In this table the values are corrected for background absorption (0.0424). Isopropanol was used to measure the background absorption.

Table 7.3.1/2: Mean tissue viability in the in vitro skin corrosion test with Perfluoro methoxy dioxole

 

 3-minute application viability

(percentage of control)

 1-hour application viability

(percentage of control)

 Negative control  100 (4.7)  100 (4.8)
 Test item  98 (11) 46 (10) 
 Positive control  7 (9.0)  14 (28)

( ): Coefficient of variation between tissue replicates

Applicant's summary and conclusion

Interpretation of results:
GHS criteria not met
Conclusions:
Under the experimental conditions of this study, Perfluoro methoxy dioxole is not corrosive to skin.
Executive summary:

An in vitro skin corrosion study was performed according to the most recent OECD Guideline 431, EU Method B.40 BIS and in compliance with GLP, using the EpiDerm™ Human Skin Model.

 

The test item was applied undiluted (50 μl for 3 minutes exposure and an excess amount for the 1-hour exposure) directly on top of the skin tissue. Since the test item was volatile, an excess amount of the test item was applied every 15 minutes for the 1-hour exposure.

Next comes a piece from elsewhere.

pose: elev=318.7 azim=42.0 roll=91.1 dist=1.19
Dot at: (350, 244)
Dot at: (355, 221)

The positive control had a mean relative tissue viability of 14% after the 1-hour exposure. This is within the acceptability range for the positive control (<15%). The absolute mean OD570 (optical density at 570 nm) of the negative control tissues was within the acceptance limits of OECD 431 (lower acceptance limit >= 0.8 and upper acceptance limit =< 2.8) and the laboratory historical control data range (1.324 – 2.615 for 3 minute exposure and 1.361 – 2.352 for 1 hour exposure). In the range of 20 - 100% viability the Coefficient of Variation between tissue replicates was =< 11%, indicating that the test system functioned properly (acceptability value:≤30%).

The relative mean tissue viability obtained after 3-minute and 1-hour treatments with the test item compared to the negative control tissues was 98% and 46%, respectively. Because the mean relative tissue viability for Perfluoro methoxy dioxole was not below 50% compared to control after the 3-minute treatment and not below 15% after the 1-hour treatment Perfluoro methoxy dioxole is considered to be not corrosive.

Finally, it is concluded that this test is valid and that Perfluoro methoxy dioxole is not corrosive in the in vitro skin corrosion test under the experimental conditions described in this report.